Ci eravamo tanto amati. Questa potrebbe essere la frase ideale per rappresentare la situazione attuale tra Sebastian Vettel e Lewis Hamilton dopo la gara pazza di Baku. Due campioni del mondo, due piloti che si rispettavano e si scambiavano complimenti a vicenda, con la sfida che avevano sempre desiderato, uno contro l’altro…  In poche parole, prima c’era tra di loro un clima se non di pace di rispetto reciproco. Ora è tutto diverso. Tutto è cambiato.

Ma andiamo con ordine: Siamo alla seconda Safety Car del Gran Premio d’Azerbaijan e mentre quest’ultima sta rientrando ai box, Hamilton rallenta a 40/50 km/h, causando un tamponamento di Vettel che danneggerà l’ala al ferrarista. Finita qui? No, perché dopo Seb gli da una ruotata come un ‘fallo di reazione’. La gara sarà compromessa per entrambi i piloti (penalità stop/go per Vettel, problema al cockpit e pit stop forzato per Hamilton) che continueranno a punzecchiarsi nel dopo gara.

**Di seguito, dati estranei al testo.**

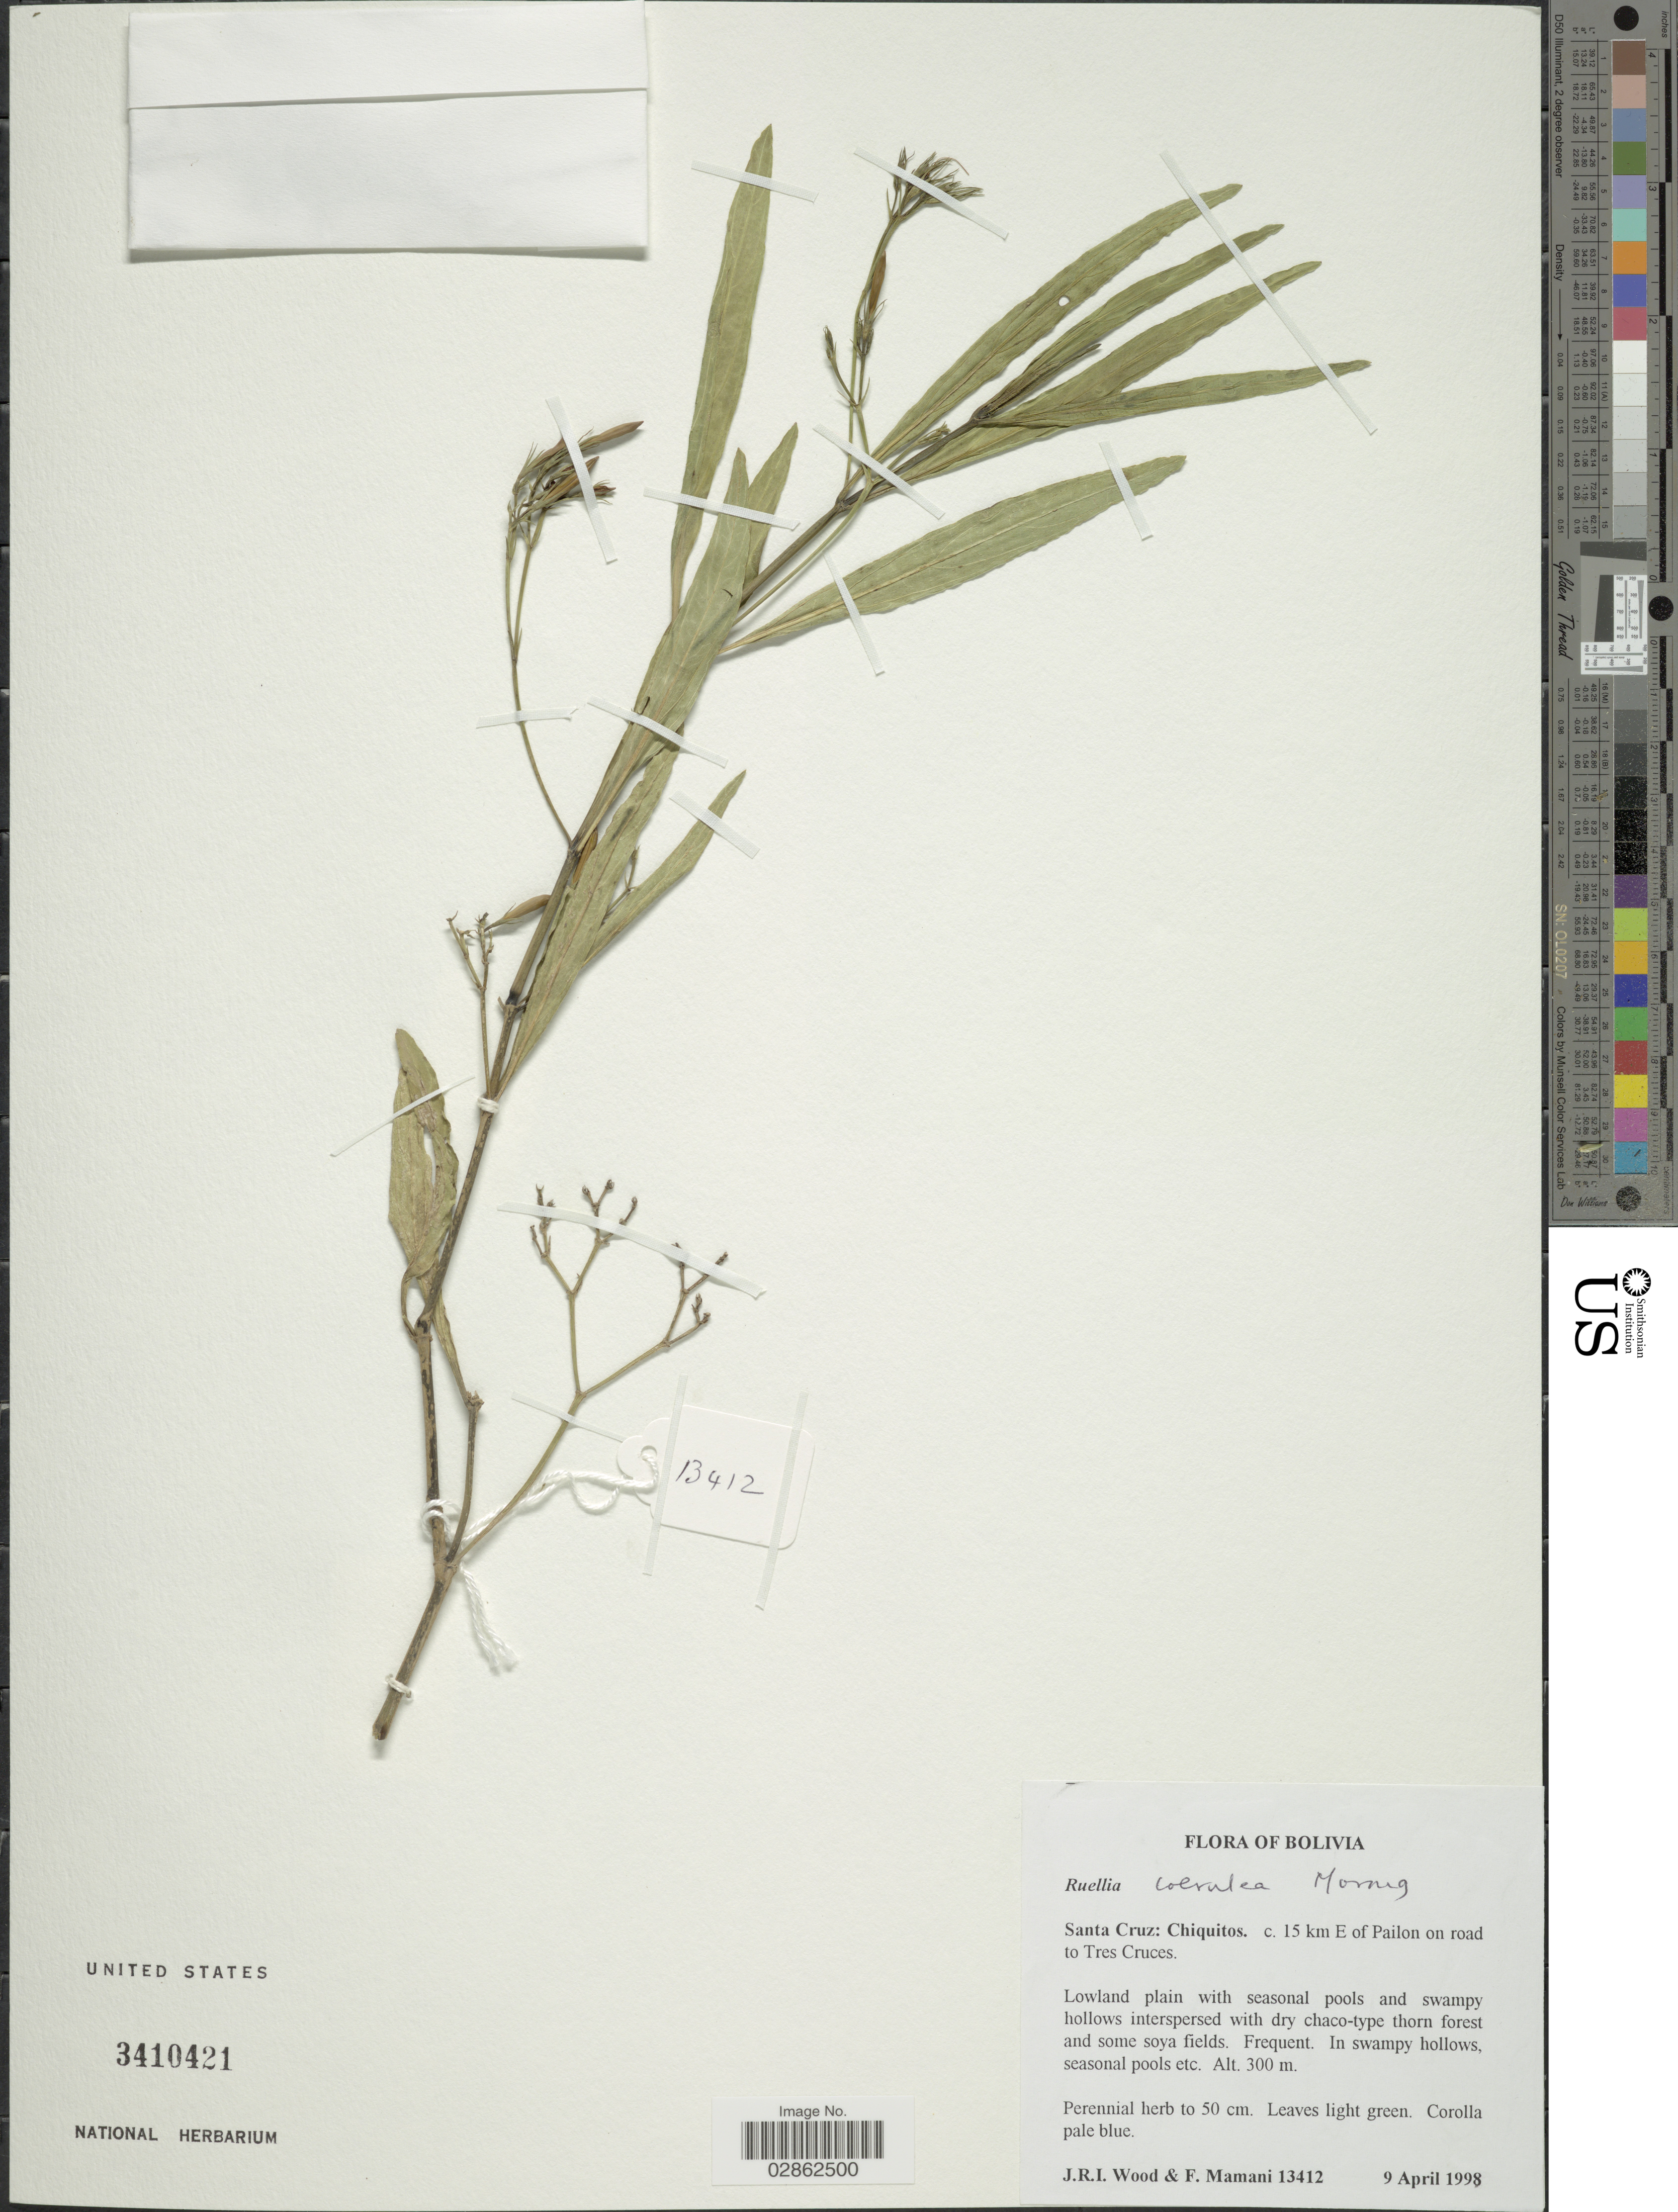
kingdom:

Un episodio che sicuramente segnerà questo mondiale di F1. E forse unirà tutti noi tifosi e appassionati del Circus, a dispetto delle preferenze o delle opinioni che abbiamo. Perché ora sappiamo una cosa certa: Vettel e Hamilton non potranno più nascondersi. Il loro clima di pace e armonia che hanno creato si è dissolto man mano come un castello di sabbia a contatto con l’acqua (tanto per restare in tema estivo). Ed era inevitabile che prima o poi questo castello crollasse: sono successi gli stessi eventi anche negli anni scorsi con gli ‘amici’ Hamilton e Rosberg, anche se li si parlava di compagni di squadra in lotta per il titolo.

Quest’anno invece abbiamo due team diversi in lotta per il titolo. La miccia si era accesa a Barcellona nel primo vero ruota a ruota tra i due campioni del mondo, ora è esplosa. E potranno anche parlare e raccontare le loro versioni all’infinito, ma chi sa cosa accadrà al prossimo duello in pista? Non ci resta che scoprirlo, o viverlo come degli autori mentre scrivono i loro libri. E questo libro non è ancora arrivato alla sua parte migliore.